Directive:
If an entry includes an image, drop the image and copy the rest verbatim.

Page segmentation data
>>>

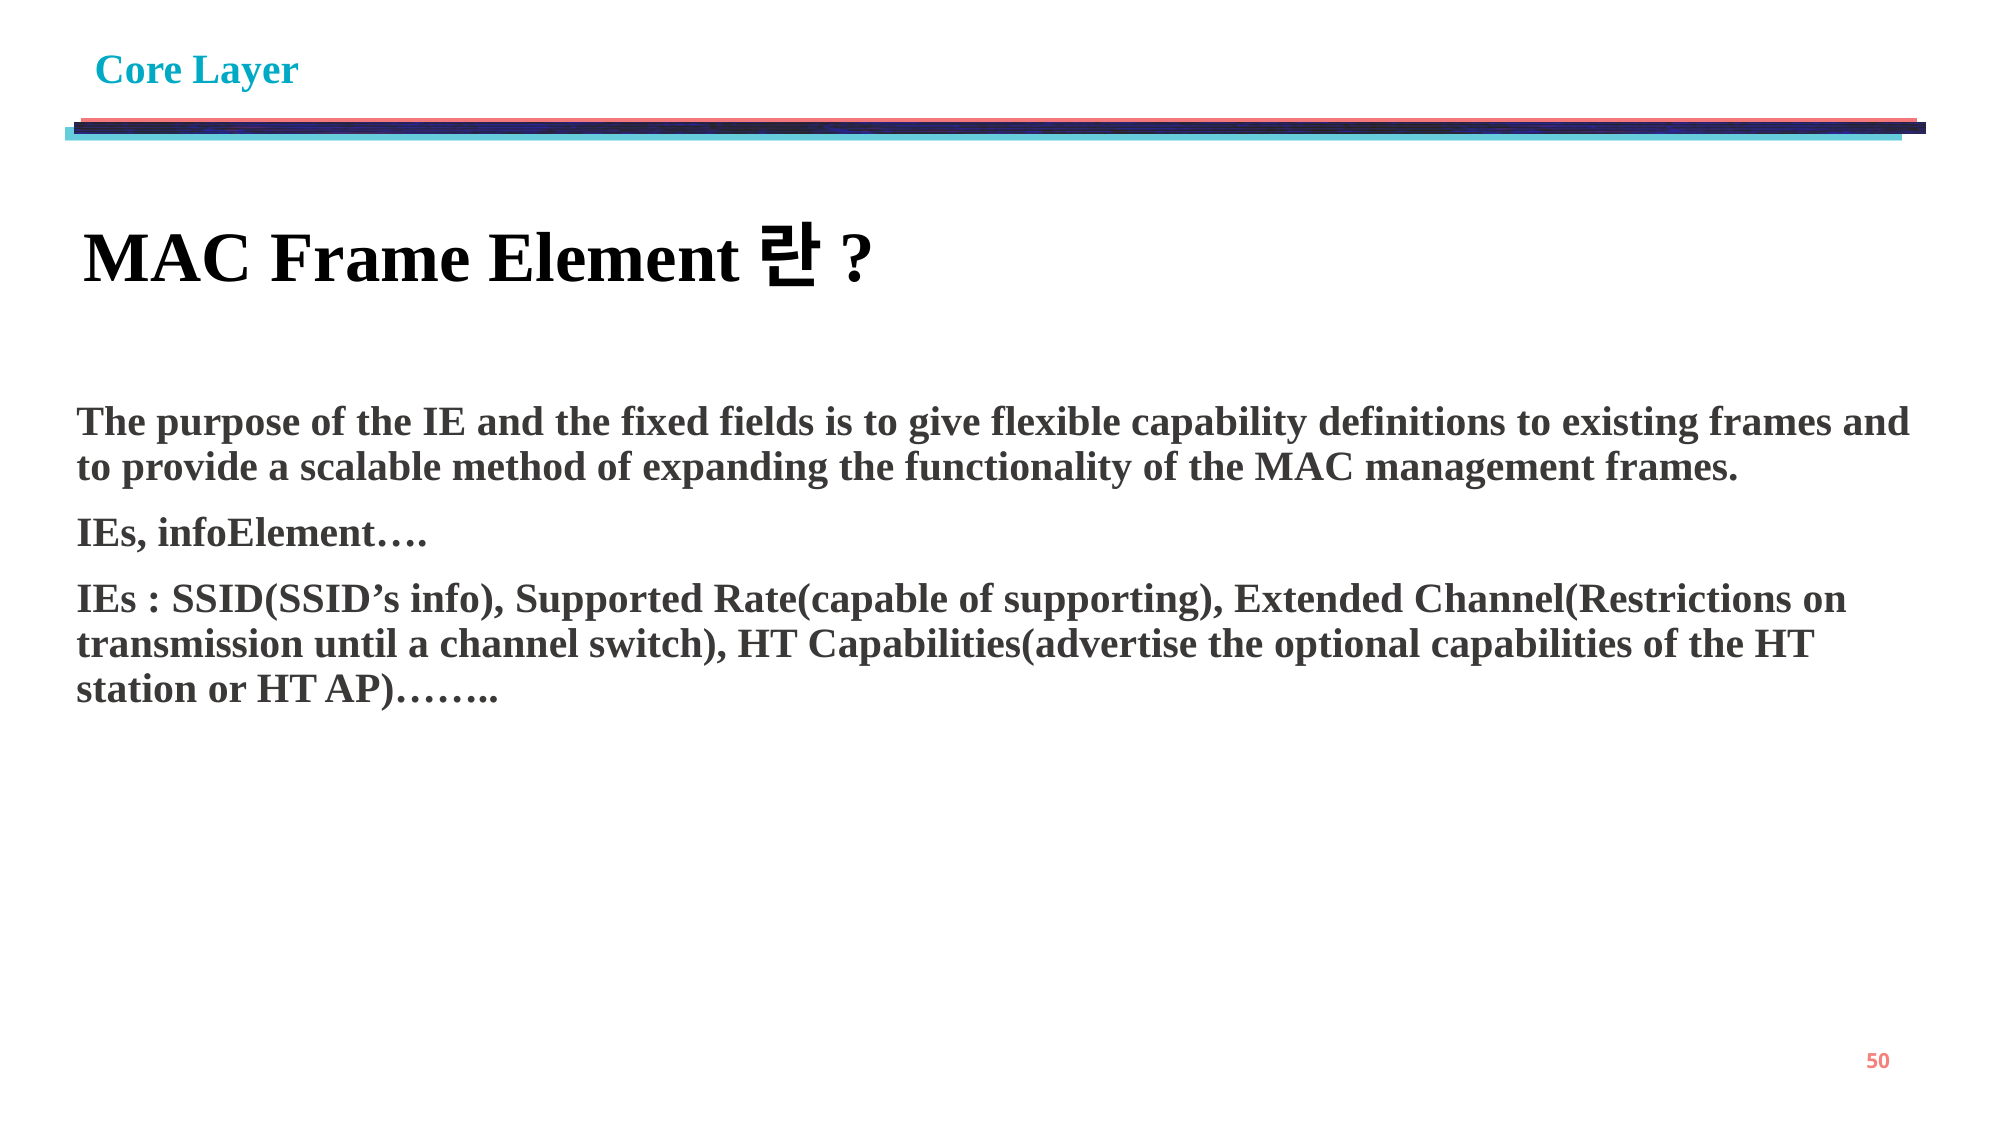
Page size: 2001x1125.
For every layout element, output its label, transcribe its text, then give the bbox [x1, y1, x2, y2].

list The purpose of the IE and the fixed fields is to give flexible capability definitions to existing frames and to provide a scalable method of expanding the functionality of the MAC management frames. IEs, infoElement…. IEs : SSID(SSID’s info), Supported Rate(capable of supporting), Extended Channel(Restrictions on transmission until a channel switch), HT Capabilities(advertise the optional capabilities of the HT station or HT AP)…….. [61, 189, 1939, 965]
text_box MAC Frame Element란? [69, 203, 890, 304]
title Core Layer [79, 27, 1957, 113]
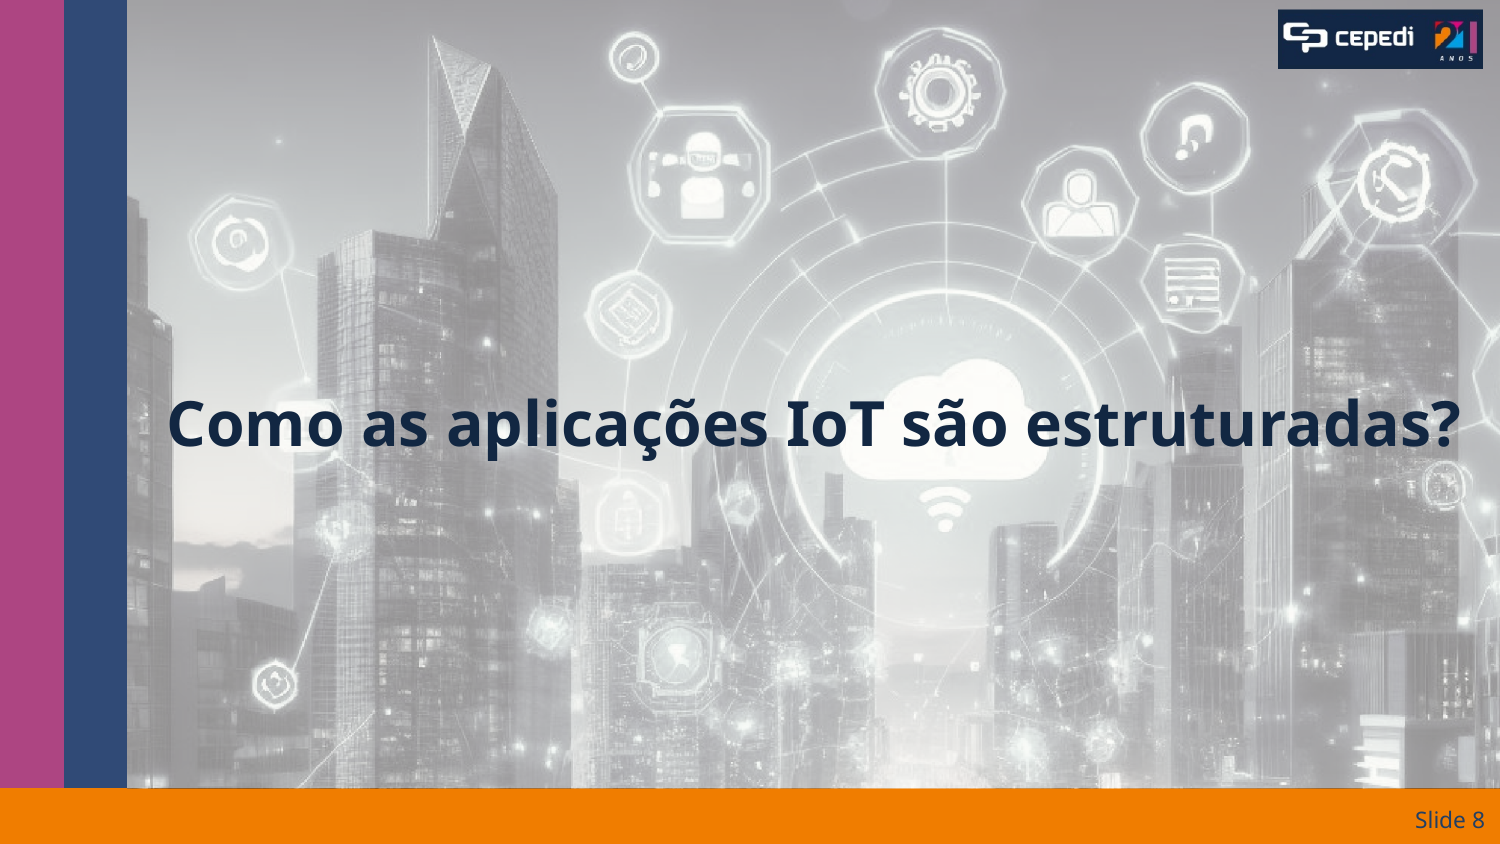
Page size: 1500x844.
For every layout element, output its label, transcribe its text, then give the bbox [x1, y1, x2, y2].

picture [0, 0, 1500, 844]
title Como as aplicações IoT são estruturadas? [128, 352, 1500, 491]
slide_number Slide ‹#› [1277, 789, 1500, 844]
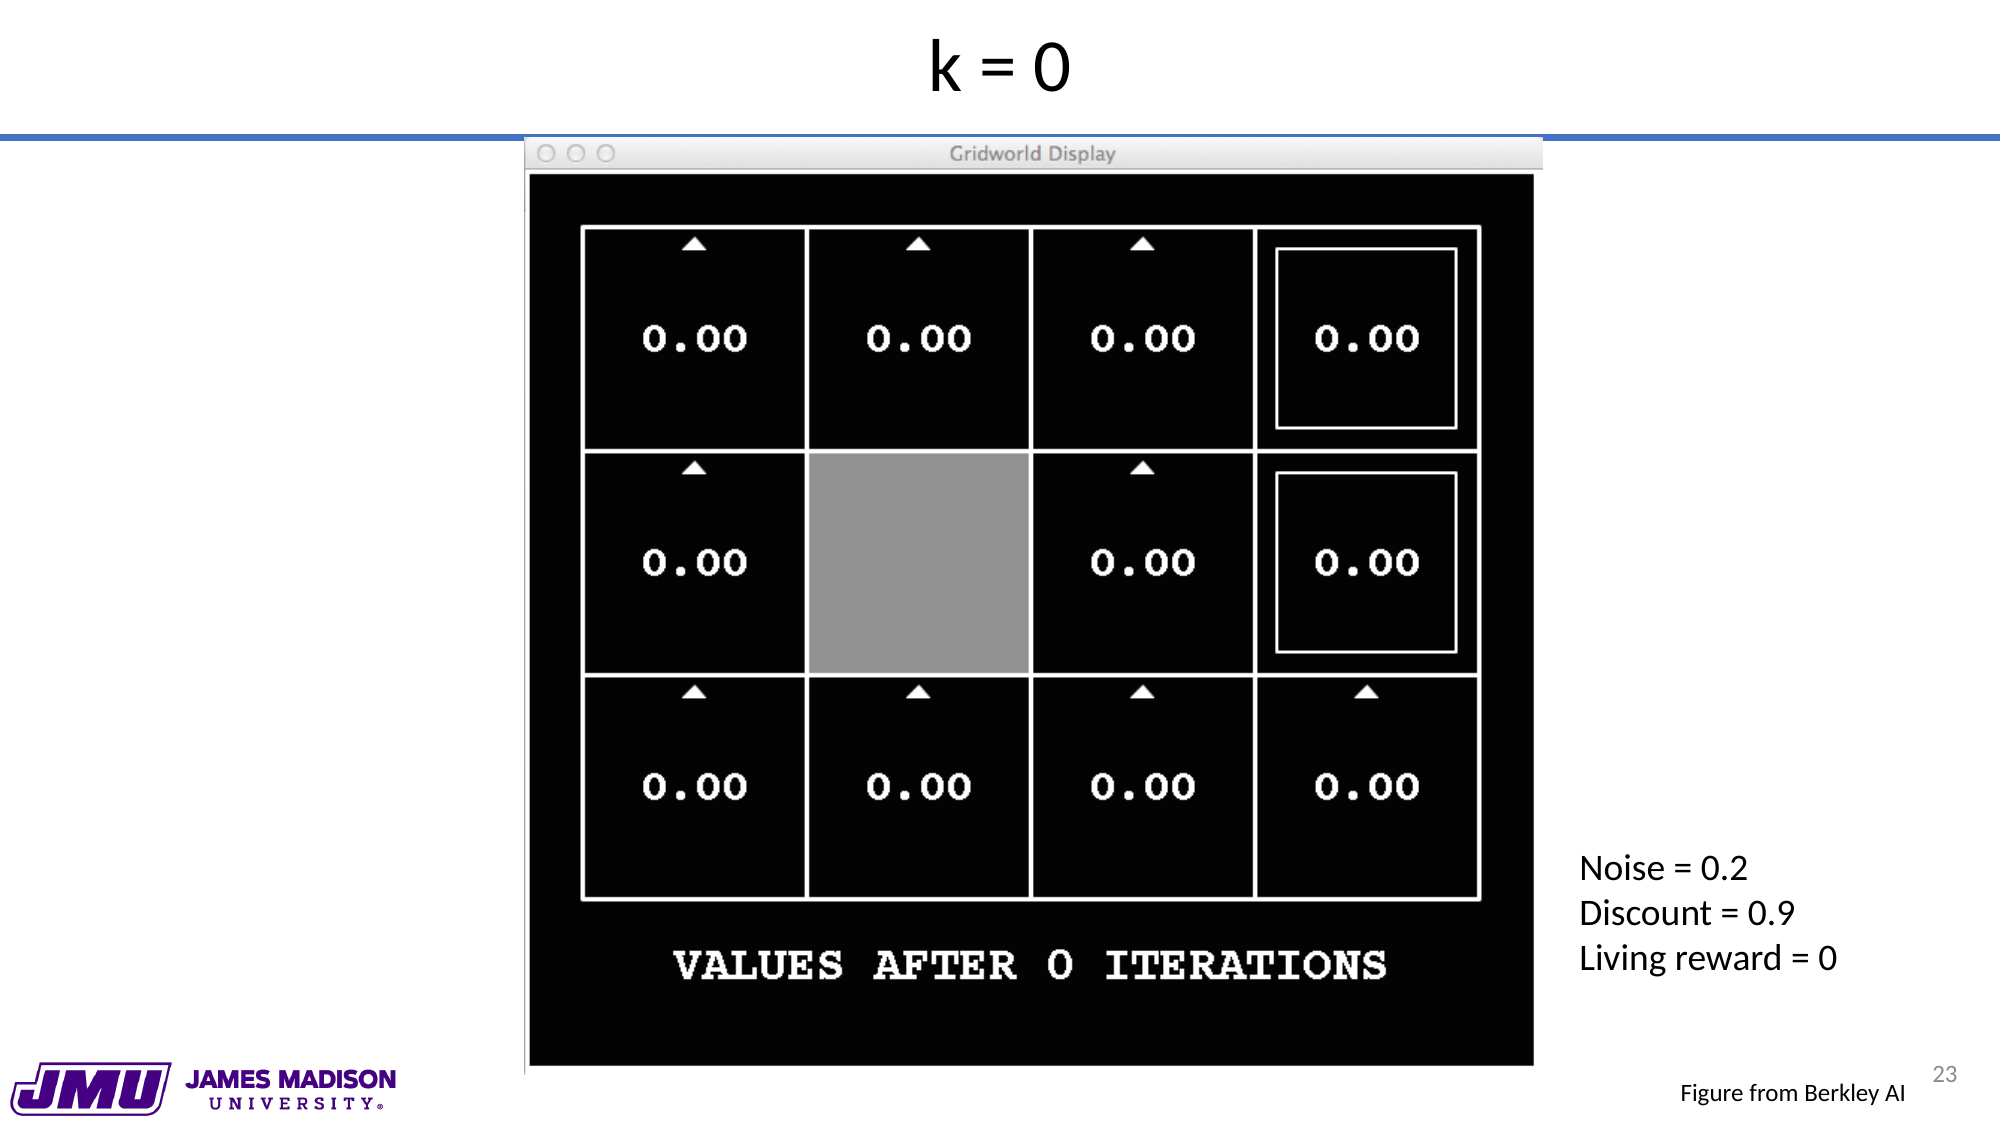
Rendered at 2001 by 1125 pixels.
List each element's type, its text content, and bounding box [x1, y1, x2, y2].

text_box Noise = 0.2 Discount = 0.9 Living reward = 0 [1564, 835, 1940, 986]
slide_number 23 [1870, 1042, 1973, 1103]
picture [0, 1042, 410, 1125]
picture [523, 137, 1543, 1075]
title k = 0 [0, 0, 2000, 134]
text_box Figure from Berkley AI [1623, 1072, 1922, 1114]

<<<

Result for this task:
Page size: 2001x1125.
For every layout element, output its label, transcribe its text, then give the bbox [x1, y1, x2, y2].

list The purpose of the IE and the fixed fields is to give flexible capability definitions to existing frames and to provide a scalable method of expanding the functionality of the MAC management frames. IEs, infoElement…. IEs : SSID(SSID’s info), Supported Rate(capable of supporting), Extended Channel(Restrictions on transmission until a channel switch), HT Capabilities(advertise the optional capabilities of the HT station or HT AP)…….. [61, 189, 1939, 965]
text_box MAC Frame Element란? [69, 203, 890, 304]
title Core Layer [79, 27, 1957, 113]
Page size: 1500x844.
For every layout element, output its label, transcribe its text, then give the bbox [x1, y1, x2, y2].

picture [0, 0, 1500, 844]
title Como as aplicações IoT são estruturadas? [128, 352, 1500, 491]
slide_number Slide ‹#› [1277, 789, 1500, 844]
Rendered at 2001 by 1125 pixels.
List each element's type, its text content, and bounding box [x1, y1, x2, y2].

text_box Noise = 0.2 Discount = 0.9 Living reward = 0 [1564, 835, 1940, 986]
slide_number 23 [1870, 1042, 1973, 1103]
picture [0, 1042, 410, 1125]
picture [523, 137, 1543, 1075]
title k = 0 [0, 0, 2000, 134]
text_box Figure from Berkley AI [1623, 1072, 1922, 1114]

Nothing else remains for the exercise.